SCOTTSDALE, Arizona — You’ll forgive us if Bleed Cubbie Blue seems like “The Caleb Kilian Site” this morning, but I am quite excited about what the Cubs pitching prospect did in the Arizona Fall League championship game between the Mesa Solar Sox and Surprise Saguaros, which I attended at Salt River Fields, normally the Spring Training home of the Diamondbacks and Rockies.
Kilian retired all 18 Surprise hitters he faced, throwing 48 strikes in 68 pitches. He was throwing what baseball folks call “easy gas,” consistently hitting 95 or 96 on the ballpark pitch speed meter and touching 98 a couple times. He struck out eight and only four balls left the infield. He ran a three-ball count on only two hitters.

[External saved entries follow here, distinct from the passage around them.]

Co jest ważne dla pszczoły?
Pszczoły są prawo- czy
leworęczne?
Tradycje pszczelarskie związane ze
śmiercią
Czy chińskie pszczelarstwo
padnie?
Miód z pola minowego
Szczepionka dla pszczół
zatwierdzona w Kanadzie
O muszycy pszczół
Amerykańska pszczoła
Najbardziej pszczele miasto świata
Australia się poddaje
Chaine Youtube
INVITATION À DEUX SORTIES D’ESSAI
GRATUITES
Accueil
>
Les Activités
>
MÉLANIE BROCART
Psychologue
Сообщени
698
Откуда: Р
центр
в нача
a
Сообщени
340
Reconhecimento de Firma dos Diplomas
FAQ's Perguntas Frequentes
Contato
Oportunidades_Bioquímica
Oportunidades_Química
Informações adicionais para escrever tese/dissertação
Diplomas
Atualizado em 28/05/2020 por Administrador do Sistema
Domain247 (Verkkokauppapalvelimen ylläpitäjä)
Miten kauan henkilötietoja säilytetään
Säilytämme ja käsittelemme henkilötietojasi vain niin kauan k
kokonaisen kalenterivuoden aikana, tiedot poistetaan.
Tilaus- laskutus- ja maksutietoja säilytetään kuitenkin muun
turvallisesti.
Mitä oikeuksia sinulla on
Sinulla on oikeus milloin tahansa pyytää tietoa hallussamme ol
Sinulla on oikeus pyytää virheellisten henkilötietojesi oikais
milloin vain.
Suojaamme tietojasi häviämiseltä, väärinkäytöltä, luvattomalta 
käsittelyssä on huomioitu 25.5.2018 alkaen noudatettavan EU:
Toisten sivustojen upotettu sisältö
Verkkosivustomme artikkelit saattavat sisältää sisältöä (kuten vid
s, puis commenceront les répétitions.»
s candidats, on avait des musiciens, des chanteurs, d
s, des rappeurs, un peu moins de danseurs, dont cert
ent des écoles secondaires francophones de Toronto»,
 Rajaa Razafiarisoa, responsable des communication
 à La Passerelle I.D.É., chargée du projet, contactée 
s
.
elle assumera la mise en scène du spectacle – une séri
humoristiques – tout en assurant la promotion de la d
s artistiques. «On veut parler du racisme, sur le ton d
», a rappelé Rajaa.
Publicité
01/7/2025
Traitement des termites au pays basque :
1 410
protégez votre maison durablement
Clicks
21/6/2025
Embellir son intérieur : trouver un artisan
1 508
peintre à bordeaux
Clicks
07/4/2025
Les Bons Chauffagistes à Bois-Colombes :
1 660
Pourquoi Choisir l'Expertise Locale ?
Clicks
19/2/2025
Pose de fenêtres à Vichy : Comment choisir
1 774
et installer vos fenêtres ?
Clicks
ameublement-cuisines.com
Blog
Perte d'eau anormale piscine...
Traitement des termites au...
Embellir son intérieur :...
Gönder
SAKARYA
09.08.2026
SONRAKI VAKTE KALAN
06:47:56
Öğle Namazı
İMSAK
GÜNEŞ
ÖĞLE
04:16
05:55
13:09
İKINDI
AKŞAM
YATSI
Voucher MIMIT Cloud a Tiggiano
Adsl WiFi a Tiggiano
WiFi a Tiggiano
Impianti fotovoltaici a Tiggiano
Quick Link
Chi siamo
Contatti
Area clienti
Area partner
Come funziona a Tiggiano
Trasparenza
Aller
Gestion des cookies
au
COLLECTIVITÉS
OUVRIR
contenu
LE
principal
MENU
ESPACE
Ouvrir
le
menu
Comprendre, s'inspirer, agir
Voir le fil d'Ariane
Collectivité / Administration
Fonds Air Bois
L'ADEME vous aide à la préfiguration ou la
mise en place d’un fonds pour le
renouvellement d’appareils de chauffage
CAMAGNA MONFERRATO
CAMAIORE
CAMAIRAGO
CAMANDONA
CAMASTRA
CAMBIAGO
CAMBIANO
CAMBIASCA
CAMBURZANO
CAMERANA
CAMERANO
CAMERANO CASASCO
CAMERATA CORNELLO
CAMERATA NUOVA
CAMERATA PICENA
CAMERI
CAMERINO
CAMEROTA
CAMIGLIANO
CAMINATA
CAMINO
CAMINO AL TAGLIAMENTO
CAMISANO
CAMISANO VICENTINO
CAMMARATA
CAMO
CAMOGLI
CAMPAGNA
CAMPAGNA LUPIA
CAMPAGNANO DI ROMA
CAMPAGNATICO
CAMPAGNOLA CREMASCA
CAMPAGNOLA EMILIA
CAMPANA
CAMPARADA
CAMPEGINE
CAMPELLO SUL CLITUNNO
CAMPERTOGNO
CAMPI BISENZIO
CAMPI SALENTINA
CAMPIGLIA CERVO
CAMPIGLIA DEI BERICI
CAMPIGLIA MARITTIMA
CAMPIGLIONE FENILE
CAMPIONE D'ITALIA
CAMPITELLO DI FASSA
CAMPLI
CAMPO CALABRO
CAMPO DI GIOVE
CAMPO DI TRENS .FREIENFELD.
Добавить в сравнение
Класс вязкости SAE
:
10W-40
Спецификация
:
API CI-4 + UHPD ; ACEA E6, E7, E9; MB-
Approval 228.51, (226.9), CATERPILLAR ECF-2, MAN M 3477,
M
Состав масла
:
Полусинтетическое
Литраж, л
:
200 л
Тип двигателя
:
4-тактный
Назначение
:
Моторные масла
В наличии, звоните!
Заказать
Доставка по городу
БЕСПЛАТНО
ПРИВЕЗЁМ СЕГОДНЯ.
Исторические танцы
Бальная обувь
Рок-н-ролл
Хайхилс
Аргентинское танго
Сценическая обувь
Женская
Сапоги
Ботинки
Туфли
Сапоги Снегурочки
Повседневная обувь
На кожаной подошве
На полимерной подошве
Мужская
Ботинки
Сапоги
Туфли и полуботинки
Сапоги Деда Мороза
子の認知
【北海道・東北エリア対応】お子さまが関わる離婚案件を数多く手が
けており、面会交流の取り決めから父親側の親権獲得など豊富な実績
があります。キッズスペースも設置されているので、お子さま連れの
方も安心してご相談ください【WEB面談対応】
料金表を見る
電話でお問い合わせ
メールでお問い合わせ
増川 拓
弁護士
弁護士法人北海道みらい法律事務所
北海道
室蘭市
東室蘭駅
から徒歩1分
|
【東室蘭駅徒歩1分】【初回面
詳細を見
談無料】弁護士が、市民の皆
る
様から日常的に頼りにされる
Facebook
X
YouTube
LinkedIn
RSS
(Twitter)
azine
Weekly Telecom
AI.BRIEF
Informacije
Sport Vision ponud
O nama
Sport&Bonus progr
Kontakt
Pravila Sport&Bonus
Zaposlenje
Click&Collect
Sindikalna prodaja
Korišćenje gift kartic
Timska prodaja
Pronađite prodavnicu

Meanwhile, the Mesa hitters were scoring early and often. They scored all the runs they’d turn out to need in a three-run first, with the big hit a two-run double by Blue Jays prospect Spencer Horwitz. They added single run in the second, fourth and sixth. For Cubs hitters in the game, it wasn’t a great night. Nelson Velazquez, named AFL MVP in a pre-game ceremony, went 0-for-5, though he did smack a long fly out to left in the second. Here’s the pregame presentation:
Cubs infield prospect Andy Weber went 1-for-5 and Luis Vazquez was 0-for-3, but reached base three times on two walks and an error and scored three of Mesa’s six runs. Here’s Vazquez after scoring the second of those three runs:
The story of the game, though, was Kilian. Since the AFL is a developmental league, there was never really any question about whether Kilian would be allowed to finish. Pitch limits for AFL starters are around 70-75 pitches, so 68 after six was it for Kilian.
Orioles prospect Nick Vespi kept the perfect game going for two batters in the seventh, then issued a walk. He struck out the next hitter, keeping the no-hitter intact.
Texas Rangers prospect Justin Foscue led off the eighth against Logan Gillaspie, who’s in the Orioles organization. Foscue hit a ground ball to Vazquez, whose throw pulled first baseman Horwitz off the bag. Horwitz attempted a tag, but it was late. The scoreboard operator posted “hit” on the board, to an audible groan from the crowd of 2,505. Moments later that groan turned to a cheer as the hit was removed and an error posted for Mesa. It was definitely an error; a good throw would have gotten the runner. (The official scorer for this game didn’t have a good night; two balls hit by Mesa batters that probably should have been ruled hits were called errors on Surprise fielders, including a ball hit by Vazquez.)
A couple of pitches later, it was groans again as Drew Mount (Reds) bounced a sharp, no-doubt single into right and broke up the no-hitter.
Gillaspie then struck out the next three hitters to end the inning, and Blue Jays prospect Graham Straker retired the side 1-2-3 in the ninth to complete the one-hit shutout and a championship for a team including Cubs prospects. Even in a league with just a 30-game season, that means something to the players.
Here’s the final out:
Here they are celebrating the win just after that last out:
Here’s the announcement of Kilian as championship game MVP and the championship banner presentation:
Back to the story of this game, Caleb Kilian. As you know, he was acquired by the Cubs in the Kris Bryant trade. He was the Giants’ eighth-round pick in 2019 out of Texas Tech and, like all minor league players, lost a year of development with the 2020 minor-league season cancelled due to the pandemic. In the AFL, he had an awful first outing. He faced seven batters and all of them reached base and scored. That will not do good things to your ERA. However, after that Kilian was absolutely dominant. Including the championship game, he had five other outings (three starts) in which he threw 20 innings, allowed 12 hits and five walks (0.850 WHIP), allowed two runs (one earned) for an 0.45 ERA, and struck out 26 — all of that in an environment generally favoring hitters.
Kilian turns 25 next June. He’ll undoubtedly start 2022 at Triple-A Iowa. He doesn’t need to be added to the 40-man roster at this time, but I hope he gets a Spring Training non-roster invitation and a couple of outings against MLB hitters. I believe he can get MLB hitters out — right now — and he should be on the fast track to be in the Cubs rotation sometime in 2022.
This was an enjoyable evening of baseball (and a relatively fast-paced game at 2:52) in front of an enthusiastic gathering at SRF. It’s now 97 days until the Cubs’ first scheduled Spring Training game, February 26, 2022 at Sloan Park against the Dodgers. A lockout for baseball looms, unfortunately, and there’s no guarantee when the next professional game will be played in North America. Games like the AFL championship remind me of what’s good about the sport. Let’s hope MLB owners and players can come to a deal that is good for everyone.